UPDATED 20:25 EDT / MARCH 25 2020

tupperware SECURITY

Customer payment details stolen in hack of Tupperware website

Plastic container maker Tupperware Brands Corp. is the latest to fall victim to hackers, who stole customer payment details.

Discovered by researchers at Malwarebytes on March 20, the attack involved the placement of a fraudulent payment form designed to mimic the official payment form during the checkout process.

The form is triggered by malicious code hiding within an image file inserted onto the site. Customers are completely unaware that they are entering details on a fake payment form. The use of an image file with malicious code is notable because it evades traditional detection techniques.

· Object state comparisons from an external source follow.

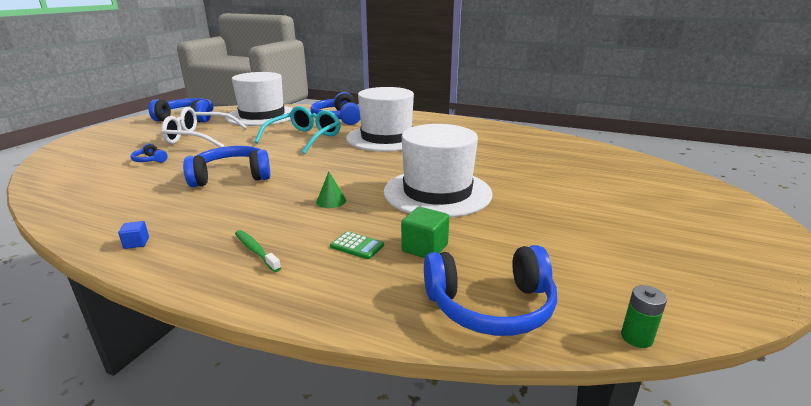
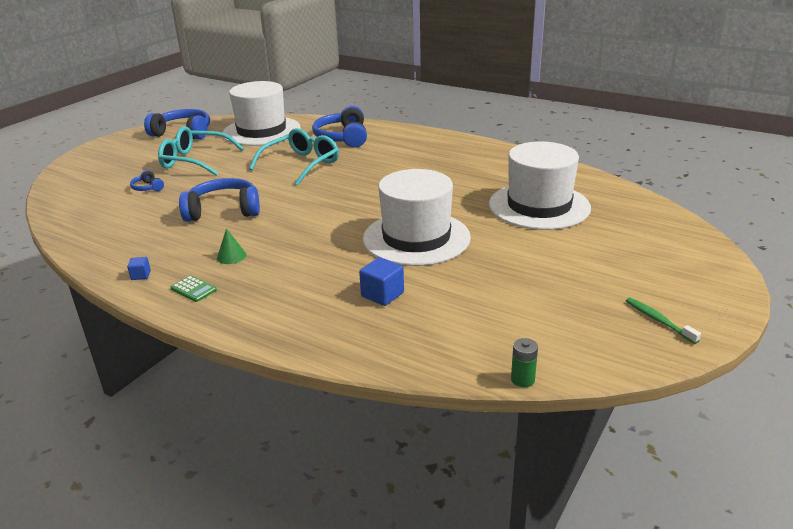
camera: 10 degrees right, 5 degrees up
(199, 138) = (195, 161): white glasses -> turquoise glasses
(256, 251) = (238, 288): green toothbrush -> green toothbrush (658, 320)
(331, 201) = (312, 243): green cone -> green cone (231, 256)
(357, 246) = (324, 289): green calculator -> green calculator (193, 289)
(386, 138) = (388, 167): white hat -> white hat (539, 206)
(424, 248) = (382, 294): green cube -> blue cube
(491, 306) = (417, 347): blue headphones -> none

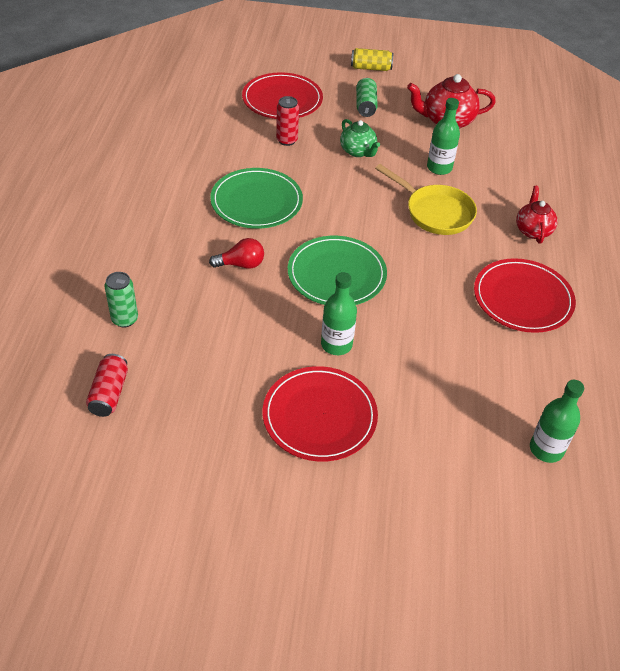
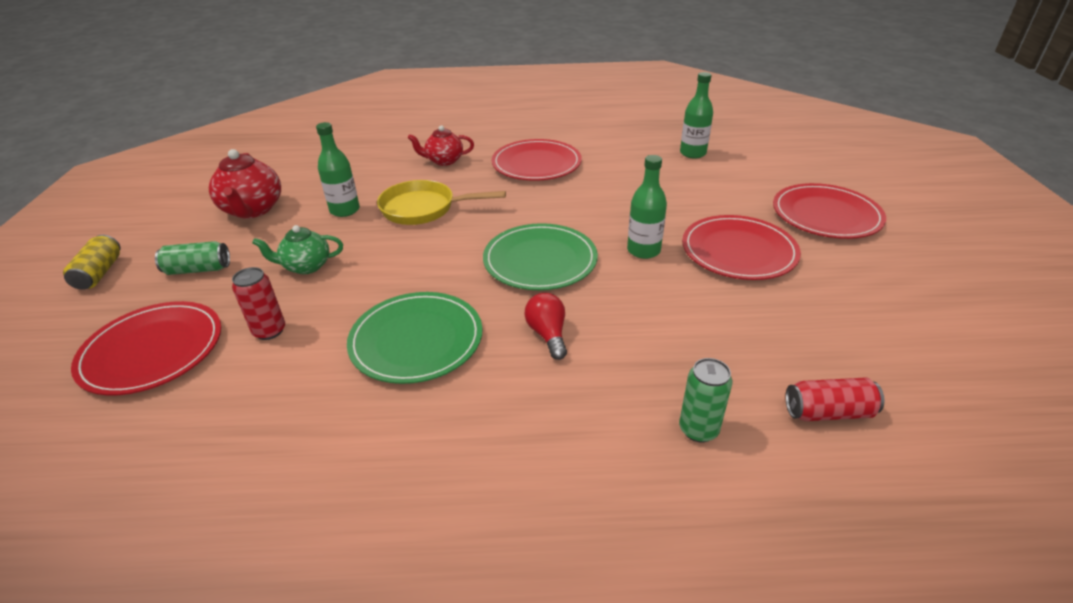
camera: 95 degrees left, 10 degrees down
(358, 151) = (306, 266): green teapot -> green teapot turned 150 degrees counterclockwise
(374, 527) = (826, 215): none -> red plate
(435, 212) = (423, 209): yellow pan -> yellow pan turned 120 degrees counterclockwise

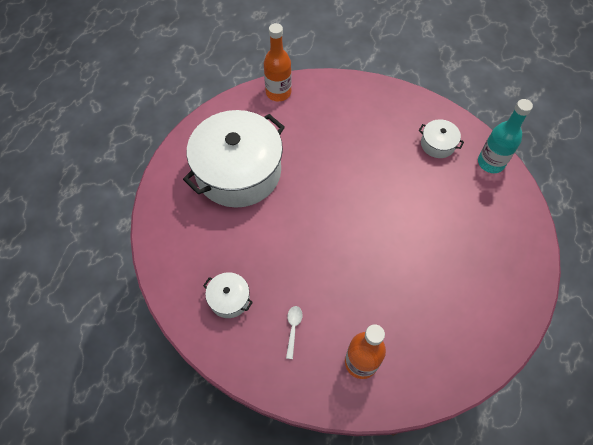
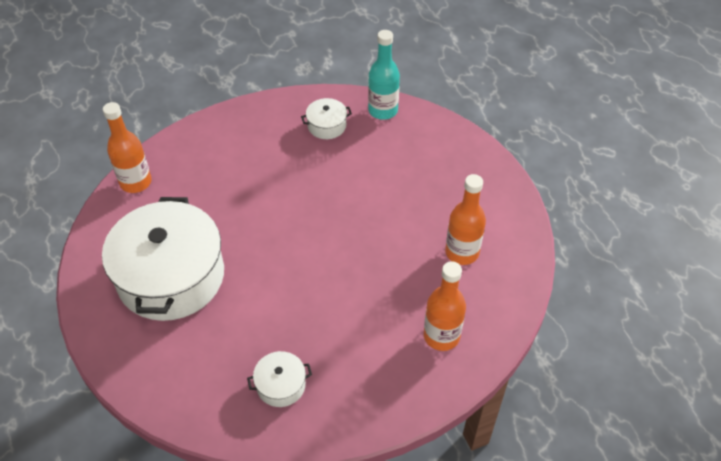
camera: 45 degrees left, 10 degrees down
(293, 329) = (362, 359): white spoon -> none
(439, 316) = (462, 252): none -> orange bottle

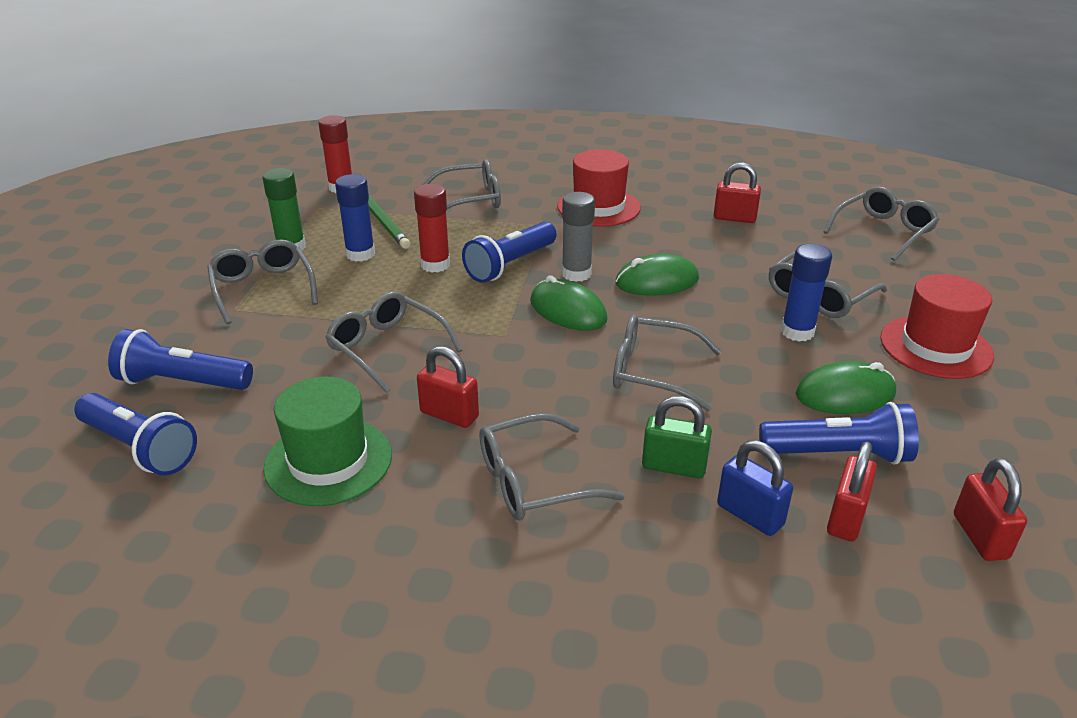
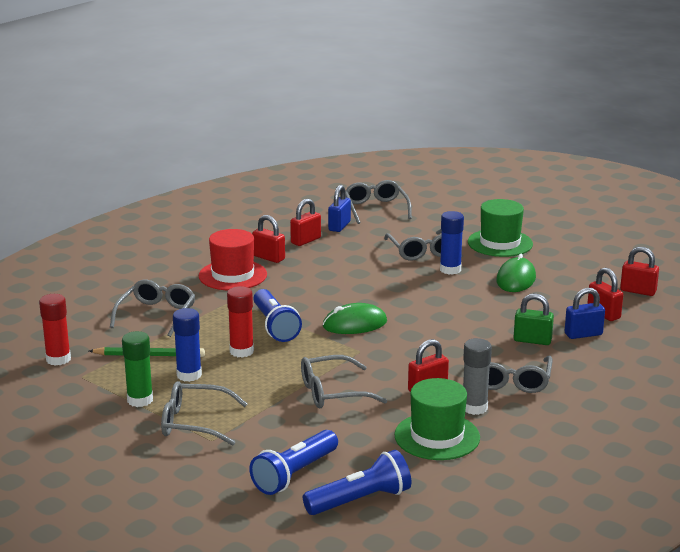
camera: 60 degrees left, 10 degrees down
(576, 274) = (313, 309): grey glue stick -> grey glue stick (474, 408)
(653, 372) = (446, 319): grey glasses -> none
(657, 281) = (353, 288): green mouse -> none
(664, 212) = (269, 258): none -> red padlock
(674, 466) = (532, 340): green padlock -> green padlock turned 60 degrees clockwise
(801, 225) = (339, 226): none -> blue padlock
(838, 454) = (559, 298): blue flashlight -> none
(935, 347) = (500, 243): red hat -> green hat

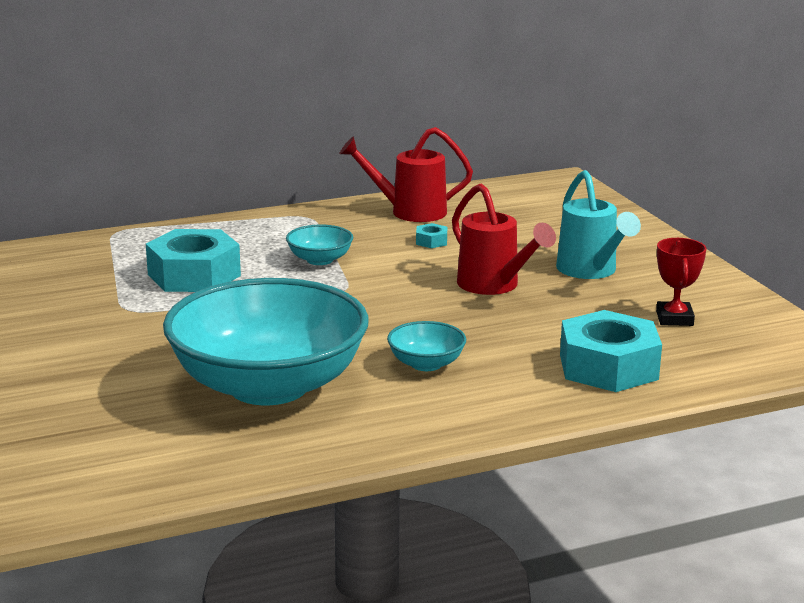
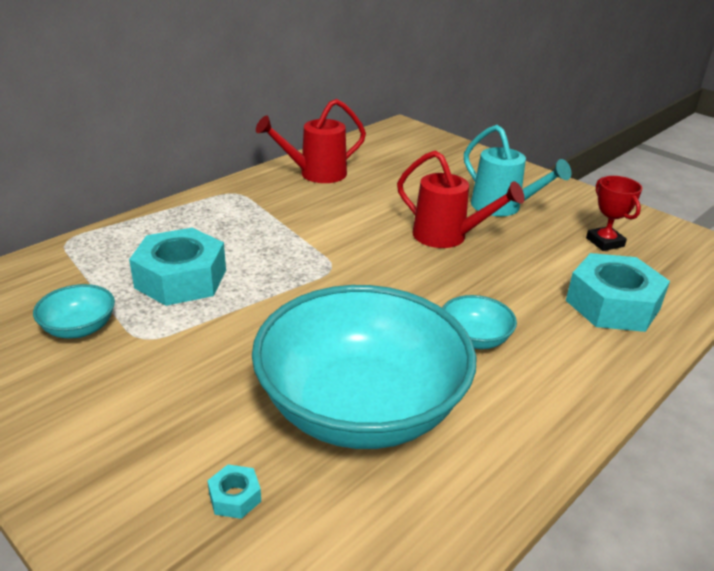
camera: 25 degrees left, 10 degrees up
(320, 260) = (283, 237): turquoise bowl -> turquoise bowl (79, 328)
(431, 241) = (358, 200): turquoise nut -> turquoise nut (235, 497)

Once customers inserted their details into the malicious form and hit submit, they were then shown an error disguised as a time-out message. The page is then reloaded and victims enter the information a second time on the legitimate page, none the wiser to what has happened.

As is usual with digital credit card skimmers, the form captures the payment details and then sends them to the cybercriminals behind the attack.

The researchers reached out to Tupperware via phone, email, Twitter and LinkedIn with no response, hence their decision to go public with their findings. Someone must have noticed the report since then, however, since the malicious image file was removed.

“We understand that businesses have been disrupted in light of the coronavirus crisis and that employees are working remotely, which accounts for delays,” Malwarebytes’ Jerome Segura told The Register. “Our decision to go public is to ensure that the problem is being looked at in a timely manner to protect online shoppers.”

With employees working from home and a surge in online shopping as coronavirus-related lockdowns seeing more people ordering goods online, the number of cyberattacks is expected to increase as hackers look to take advantage of the situation.

Despite reports of some cybercriminals encouraging others to not take advantage of the situation, nothing is sacred when it comes to a targets, which in the last month include hospitals treating coronavirus patients and even a medical company preparing to do a trial for a vaccine. NutriBullet LLC, the maker of a popular high-priced blender, was also targeted in a card skimming attack in late February.